Light at the End of the Tunnel

When I look back on the days of my life, I want to remember struggles and successes.

I want to remember trials and triumphs.

I want to remember challenges and victories.

I want to remember dissonance and resolution.

That being said, I am possibly starting another graduate certification in January and, as of now, it is not fully determined when I will complete the program.  It is outlined when I will complete the course work, but the practicum hours are still unclear.  Some of my colleagues, others in my field, have started programs and not finished -- pressed pause in the middle because of scheduling or financial factors -- and then picked up at a later date.  I cannot do that.  I refuse to start a program without an ending in sight.  It is just not my nature to begin something as big as a graduate certification without an end point in mind, and an outline of how I'm going to get there.
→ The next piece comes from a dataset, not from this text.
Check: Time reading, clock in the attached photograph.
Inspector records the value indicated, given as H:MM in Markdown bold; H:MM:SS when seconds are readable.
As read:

I want a light at the end of the tunnel, so I can focus on the light when I'm in the trenches.

The problem is, when the struggles, trials, challenges, and dissonance of life arrive, there is no end point in mind, and no light at the end of the tunnel.  When I find myself in the challenges of life -- the struggles, I want to come through and the trials I know will lead to a beautiful life, a stronger faith and a strength of character, there is no plan for when the challenge will be completed.

How do you say, "It will be okay," when you cannot see the light at the end of the tunnel?
More than that, how do you believe, "It will be okay," when you cannot see the light at the end of the tunnel?